THE PROBLEM
Report back every line below that carries the word "START".

INFORMATION PROVIDED
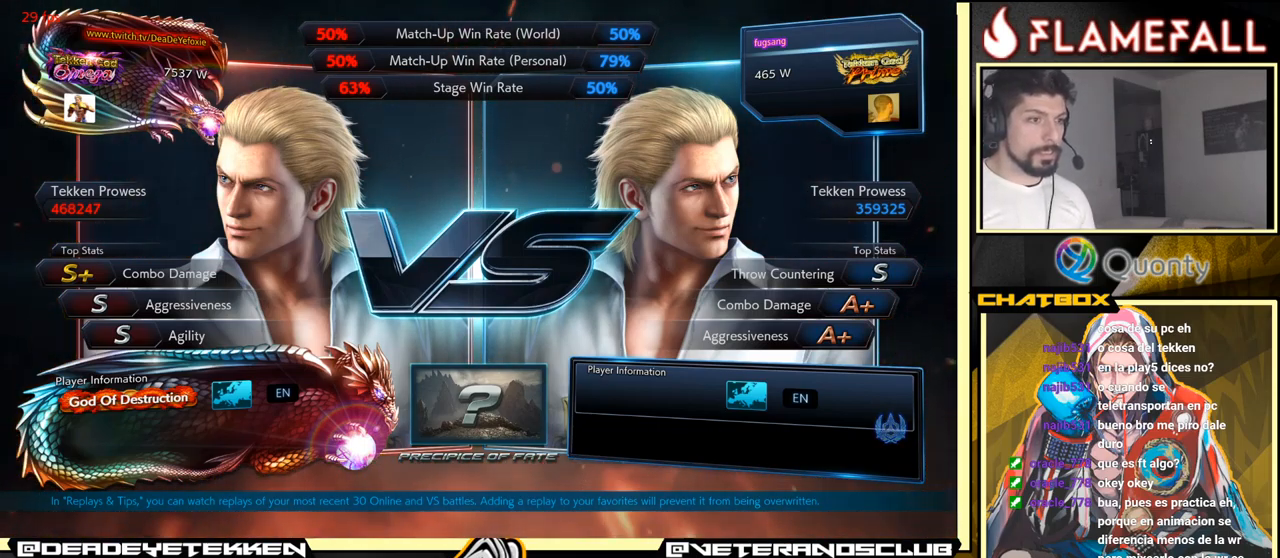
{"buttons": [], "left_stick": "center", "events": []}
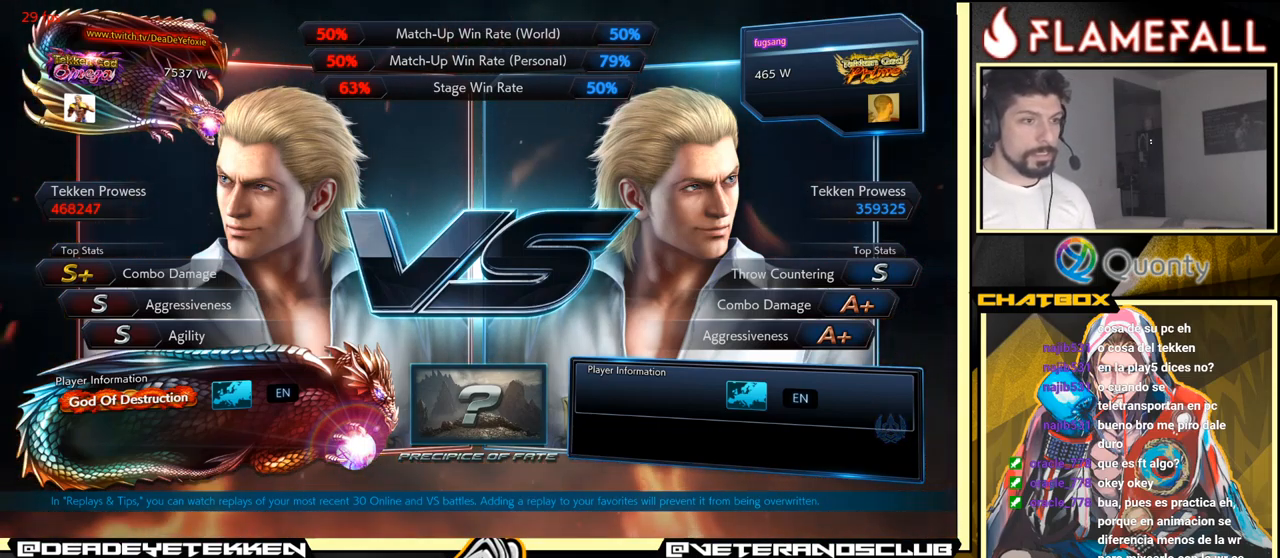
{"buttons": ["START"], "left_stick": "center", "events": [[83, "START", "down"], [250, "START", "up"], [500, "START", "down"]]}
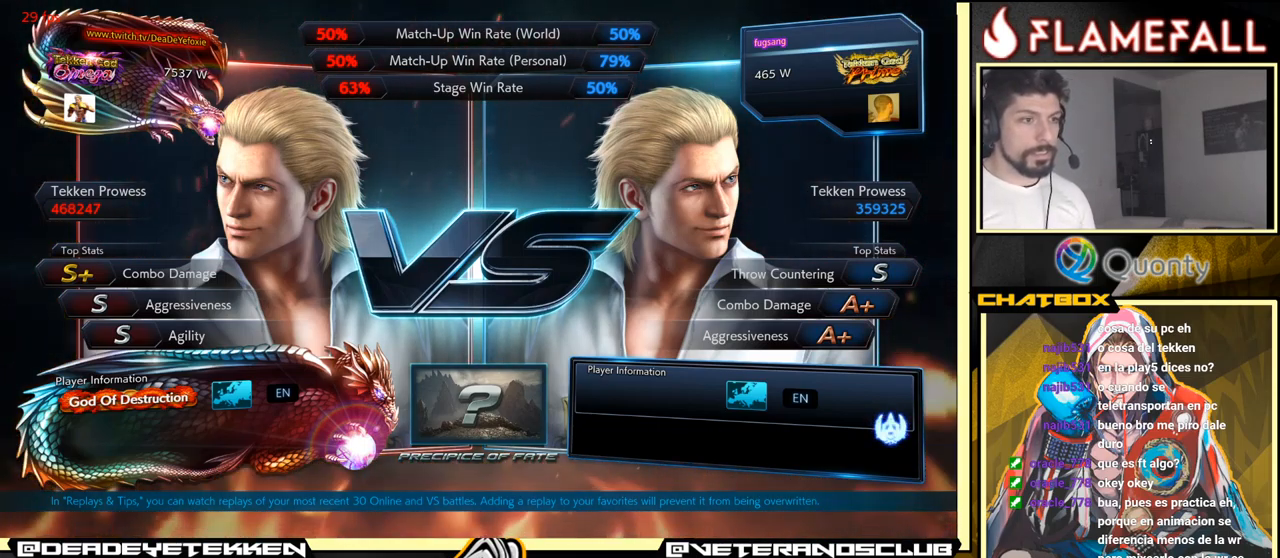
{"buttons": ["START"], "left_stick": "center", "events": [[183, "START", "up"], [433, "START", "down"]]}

RESULT
{"buttons": ["START"], "left_stick": "center", "events": [[83, "START", "down"], [250, "START", "up"], [500, "START", "down"]]}
{"buttons": ["START"], "left_stick": "center", "events": [[183, "START", "up"], [433, "START", "down"]]}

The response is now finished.